[Task inputs Boundary: Start]

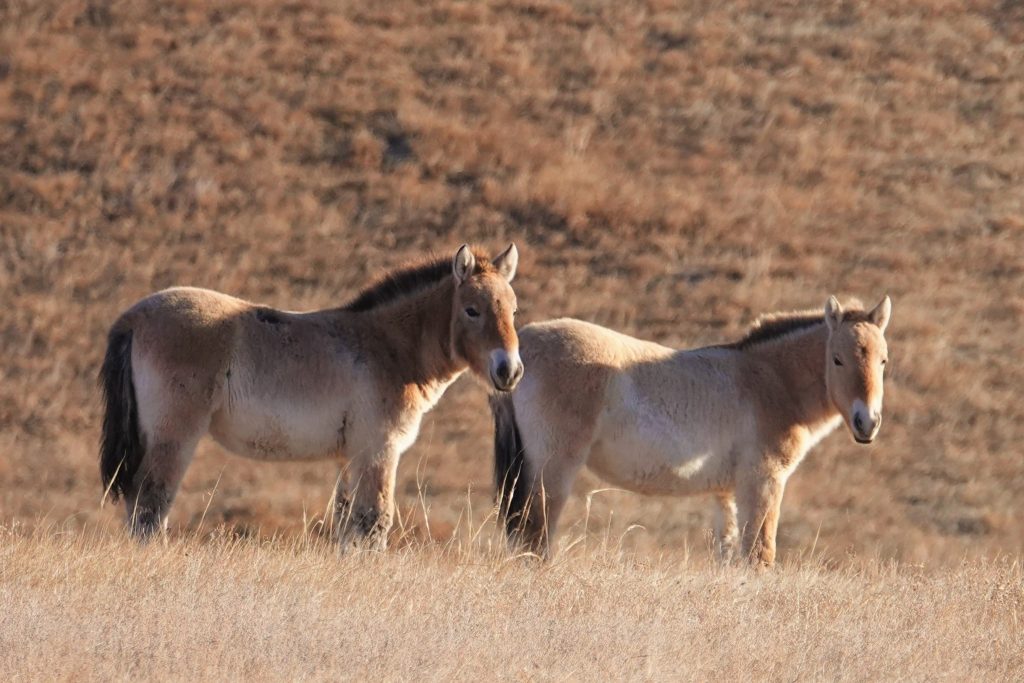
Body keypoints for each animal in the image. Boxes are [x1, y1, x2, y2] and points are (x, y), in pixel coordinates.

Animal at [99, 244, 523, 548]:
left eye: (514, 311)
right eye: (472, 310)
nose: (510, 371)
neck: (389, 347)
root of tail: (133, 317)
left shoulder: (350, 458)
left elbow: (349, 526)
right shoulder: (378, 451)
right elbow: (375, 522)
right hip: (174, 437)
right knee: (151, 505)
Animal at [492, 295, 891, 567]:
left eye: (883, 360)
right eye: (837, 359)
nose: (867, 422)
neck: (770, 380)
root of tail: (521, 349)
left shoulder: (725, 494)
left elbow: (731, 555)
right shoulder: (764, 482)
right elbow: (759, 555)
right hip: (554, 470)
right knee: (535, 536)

[Task inputs Boundary: End]
[Task inputs Boundary: Start]

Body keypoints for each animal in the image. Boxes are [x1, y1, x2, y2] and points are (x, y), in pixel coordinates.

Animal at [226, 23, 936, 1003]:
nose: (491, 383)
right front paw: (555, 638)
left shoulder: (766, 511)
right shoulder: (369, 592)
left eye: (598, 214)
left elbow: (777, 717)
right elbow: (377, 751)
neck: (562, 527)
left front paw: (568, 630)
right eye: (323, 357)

[Task inputs Boundary: End]

The lines to return are those in the entries above that include "left".

- Final answer -
left eye: (514, 311)
left shoulder: (350, 458)
left elbow: (349, 526)
left eye: (883, 360)
left shoulder: (725, 494)
left elbow: (731, 555)
left shoulder: (766, 511)
left eye: (598, 214)
left elbow: (777, 717)
left front paw: (568, 630)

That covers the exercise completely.